To protect renters, it is essential a nation wide moratorium on all evictions is in place during the pandemic. As well, a temporary rent freeze period also needs to be imposed to protect renters from price- gauging during these precarious times. Already, I have constituents who have just received a rent increase notice and are extremely distressed by prospect of having to find alternate housing at this time.
Aside from putting in place a national moratorium on evictions and rent increases, some housing advocates are also calling for residential tenancy branch hearing be delayed at this time. In addition, Canada Mortgage and Housing Corporation should also immediately provide a pool of capital to existing or new rent banks across the country so that those who can’t make the rent because of falling incomes or illness don’t lose their housing.

"Hon. Chrystia Freeland, Chair
Cabinet Committee on the federal response to the coronavirus disease (COVID-19)
House of Commons
Ottawa, ON K1A 0A6

Hon. Ahmed Hussen
Minister of Families, Children and Social Development
House of Commons Ottawa, ON K1A 0A6

March 21, 2020

Open Letter – RE: National Response Needed to Protect Canadians from Losing Housing during the COVID-19 Pandemic

Dear Deputy Prime Minister Freeland and Minister Hussen,

I am writing to request urgent, coordinated actions from all levels of government to protect Canadians from losing their housing during the COVID-19 pandemic.

We live in unprecedented times, and the COVID-19 pandemic is having far reaching repercussions for Canadians across the country. Federal and provincial health authorities have ordered social distancing to “flatten the curve” of the spread of the virus, and many have been requested to self-quarantine or self- isolate to support the recommendations from health authorities for social distancing.

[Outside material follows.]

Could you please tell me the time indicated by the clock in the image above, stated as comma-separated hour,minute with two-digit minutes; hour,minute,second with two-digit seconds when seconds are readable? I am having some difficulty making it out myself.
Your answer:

As you know, many Canadians are facing a debilitating loss of income during this pandemic. Workers who are ill or have to be in quarantine cannot go to work. Working families who now need to provide care for their children and elderly parents as schools and community facilities close are not able to work. Even for workers who are able to work, the toll that the pandemic is having across industries, including transportation, tourism, hospitality, entertainment, education, and many others, mean that workers are being laid off or employers are not able to provide shifts. Business owners are losing business as their businesses are ordered to close or are not patronized. Artists, gig workers and freelance workers are also finding themselves without work and income.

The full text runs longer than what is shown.